[SIT’-kum] — noun, adjective.
Meaning: Half; half of something; part of something; the middle.
Origin: From Chinookan; both inflected (noun) and uninflected (particle) n-shitkum ‘I am half’; a-shitkum ‘she is half’; shítkum ‘(at the upper) half’; Clatsop asitko,
The word sitkum is used to describe either of two equal or corresponding parts into which something is or can be divided. This is best seen in the term for a “sitkum dolla” (half dollar; fifty cents), though it is also be applied to varying degrees of, or corresponding parts into which something is or can be divided, as seen in “elip sitkum” (more than half) and “tenas sitkum” (less than half; quarter; a small part of something)
Perhaps the largest use of the word sitkum was related to seasons, such as “sitkum kopa waum illahee” (midsummer), and times of the say, as seen in “elip sitkum sun” (forenoon), “sitkum sun” (noon; midday), “kimtah sitkum sun” (afternoon) and “sitkum polaklie” (midnight; half a night). It even appears in the locational descriptor “kah sun mitlite kopa sitkum sun” (south).

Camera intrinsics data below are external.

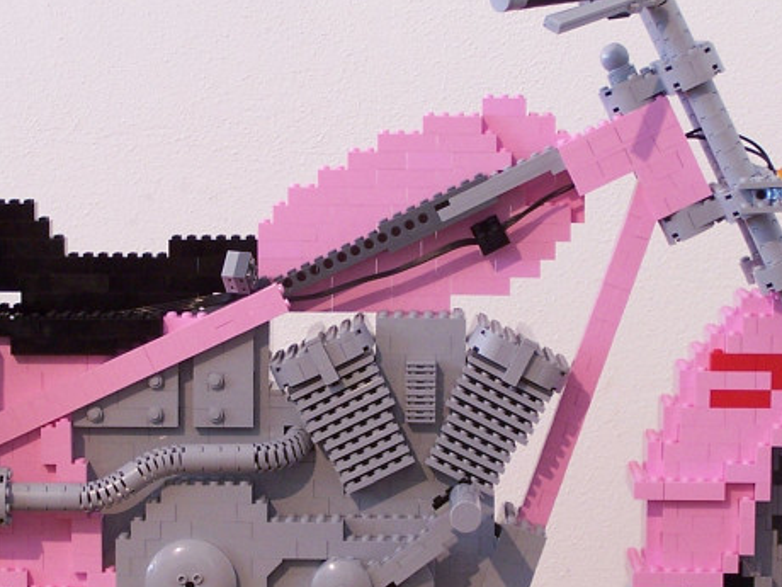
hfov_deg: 13.3
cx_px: 381
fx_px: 3366
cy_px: 388
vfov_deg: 10.0
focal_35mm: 149
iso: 80
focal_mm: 11.1
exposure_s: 1/3
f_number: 3.2
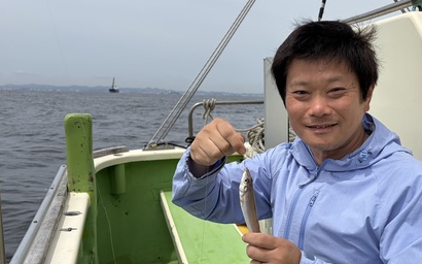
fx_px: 494
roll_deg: -1.1
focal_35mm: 43
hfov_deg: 45.3
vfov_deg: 29.8
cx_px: 291
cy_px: 154
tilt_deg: -5.1
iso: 64
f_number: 1.6
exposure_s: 1/8850
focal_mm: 5.96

The word sitkum also lends it name to Sitkum Glacier, located on the west slopes of Glacier Peak, immediately south of Scimitar Glacier in Washington. Sitkum is also the name of an unincorporated community in Coos County, about 43.5 km (27 miles) north of the hamlet of Remote in the Southern Oregon Coast Range near the East Fork Coquille River.

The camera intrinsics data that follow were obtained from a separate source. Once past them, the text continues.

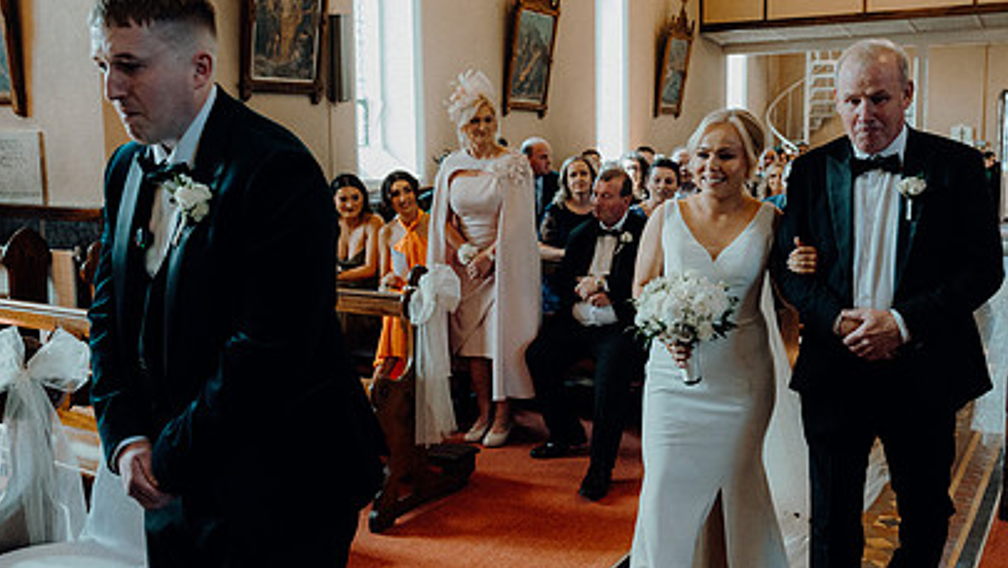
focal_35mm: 36
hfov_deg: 55.3
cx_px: 495
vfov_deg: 32.8
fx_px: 962
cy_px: 260
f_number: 3.5
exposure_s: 1/200
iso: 2000
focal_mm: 24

In 1872, John Alva Harry and his wife Chloe (Cook) Harry set up a roadhouse that they called ‘Sitkum’—later known as the Halfway House— as a stagecoach stop near a point halfway between Roseburg and Coos City on the Coos Bay Wagon Road. The establishment was a combination restaurant, tavern, rooming house, and telegraph station where travelers could stop to eat while horses were changed or spend the night.
In the following years the small citizenry of Sitkum would also build a post office and grade school.
In 1915, the mail stages switched to a less steep road along the Middle Fork of the Coquille River. This route was favored by more and more traffic, and eventually there was little need for travelers’ accommodations in Sitkum. Even so, the Halfway House at Sitkum would stay in operation until 1964.
Today there is little left of the community, and the Sitkum School was converted into a residence, though the former teacher’s house and the gym still exist on the grounds.